Many recommend to **avoid spaces, accents, capital letters and special characters in names**.
This is a simple system we recommend :
File and folder names like this using **-** to separate words :
**my-usefully-named-file.txt**
**2022-02-patient-data-myeloma.csv**
**my-usefully-named-r-script.r**
Column names, object and function names in R using **_** to separate words :
**weight_kg**
**n_patients**
## Folder structure within RStudio projects
When you create a blank RStudio project it has no internal folders. Carefully considering the folder structure can make your life much easier later.
For a small starting project. It can be simplest just to separate code and data.
For this we suggest the following internal folders :
**data-raw/**
**data/**
data-raw/ is for data that you have obtained (e.g. csv or xls) and you should keep it unmodified.
data/ is for data that you are using yourself and may have modified. It could bs .csv or saved from R as .rds
If you have sql code add this :
**sql/**
You can then store R scripts or RMarkdown files in the home directory of the project.
This is similar to the [structure recommended by rfortherestofus](https://rfortherestofus.com/2021/08/rstudio-project-structure/), except that he also suggests having an **R/** folder to contain R scripts that can be used from within different RMarkdown documents.
Within this structure you can have files named something like this in the home directory of the project in the sequence that they need to be run.
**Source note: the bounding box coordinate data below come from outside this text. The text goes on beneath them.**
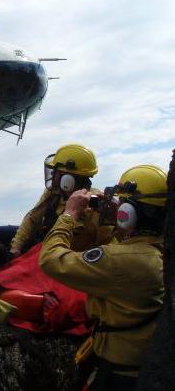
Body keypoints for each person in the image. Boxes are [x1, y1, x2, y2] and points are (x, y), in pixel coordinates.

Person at [39, 164, 167, 390]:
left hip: (118, 375)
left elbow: (50, 259)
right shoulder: (158, 252)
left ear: (129, 213)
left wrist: (69, 214)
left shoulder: (119, 260)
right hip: (145, 366)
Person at [0, 144, 113, 255]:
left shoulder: (96, 204)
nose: (52, 175)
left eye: (56, 172)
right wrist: (15, 248)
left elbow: (107, 244)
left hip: (63, 254)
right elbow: (32, 219)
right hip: (44, 240)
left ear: (68, 180)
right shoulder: (53, 192)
These could also be .Rmd files.
0-get-data.R
1-clean-data.R
2-plot-data.R
3-model-data.R
For larger projects you may want to have folders named similarly to the files above.
You may also want to create folders for outputs of the project like **plots/** or **tables/**.
## Secure transfer of data
You can receive/send data files (e.g. csv) via your NHS email account. To get files into Data Science Desktop open your email in a web browser in Data Science Desktop and save to a subfolder of your Documents folder as suggested above.